In the case of VinFast, they own it. You can't even buy the car itself, it is a lease from the start. You'd be correct in the economics not making any sense and of course people are ripping on that in their forums. Hopefully, they figure it out eventually. Luckily for VinFast, the entire Vietnamese government is backing them.
What you're imagining though is that you own the battery. In the case of NIO, it is a lease the entire time. When you sell the car, you're selling the lease on the battery with it.
The station could test the battery and charge you/give you a credit depending on the capacity difference. Every battery would have an audit trail as well
The first point barely makes sense if you can have more than one bay. Also it's about how many can you swap in an hour vs charge? The base expectation is you'll be able to do way more cars since they don't have to sit and wait for an hour just like gasoline cards today.
Battery degrading is only an issue if I own the battery instead of getting it like a subscription. A 10% swing in range shouldn't matter in most scenarios as long as I only pay for the energy used.

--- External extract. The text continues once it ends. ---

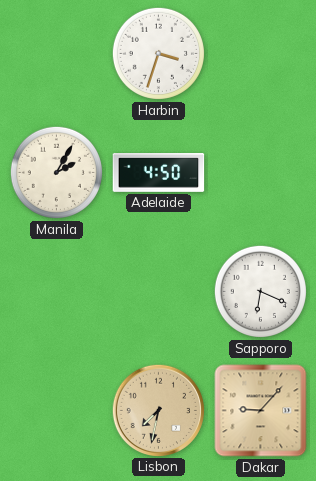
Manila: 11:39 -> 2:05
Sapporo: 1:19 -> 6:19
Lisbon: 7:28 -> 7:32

All these problems here are solvable. I think there are way bigger issues for the company like now they need to own a bunch of batteries and house those on the books.
So I think a part that is forgotten about with battery swap station is that those batteries still need to be charged. Which gets into how many additional batteries does each station need stored to be able to keep up with demand. If it takes 1 hour to fully charge a battery and you want to be able to serve a car every 5 minutes then you are going to need to be able to send out 12 batteries within an hour. So now as a consumer you are going to pay for the electricity to charge those batteries, 12 charging stations, plus the overhead of 12 batteries sitting doing nothing but charging.
Companies could reduce that overhead cost by reducing charging times, but as charging times reduce it becomes more likely the consumer will choose to simply just choose to charge their own vehicle instead of swapping a battery. How much are consumers going to be willing to spend to save 5-10 minutes? I drive past Sam's Club every day after work where people wait in line easily 10-20 minutes to save 5-10 cents per gallon of gas.
This is what I'm referring to as "housing on the books" you've got this insane infrastructure that goes beyond simply charging.
I also agree, how much time are people willing to spend to save money and the answer is, a lot. Grows quite rapidly lower on the economic ladder you go.
To be fair, it's not saving 5-10 minutes. A Tesla supercharger still takes ~15m for only 200mi. To go to full charge, you'd be saving an 30-45m easy. If all the bays are full, 2-3 hours?!
But to agree with you, if you put the battery swap next to a charging station and charged less for the charging station (because less infra), how many people would be willing to simply take the lower cost and wait a bunch of time? Quite a lot I'm afraid.
So the car I am most interested in is the Ioniq 5 which is rated at a 10-80% charge time of 18 minutes. Sure it is not a completely full battery but largely that isn't necessary. But I think the major issue is that technology advancement necessary to reduce overhead costs for battery swap stations will only make charging more appealing, because the only way to reduce the number of batteries required in stock is to be able to charge them faster. So even though right now it might save you 30-45 minutes right now for a full battery, it would cost significantly more. As charging times decrease it will start saving less and less time but still will cost a premium.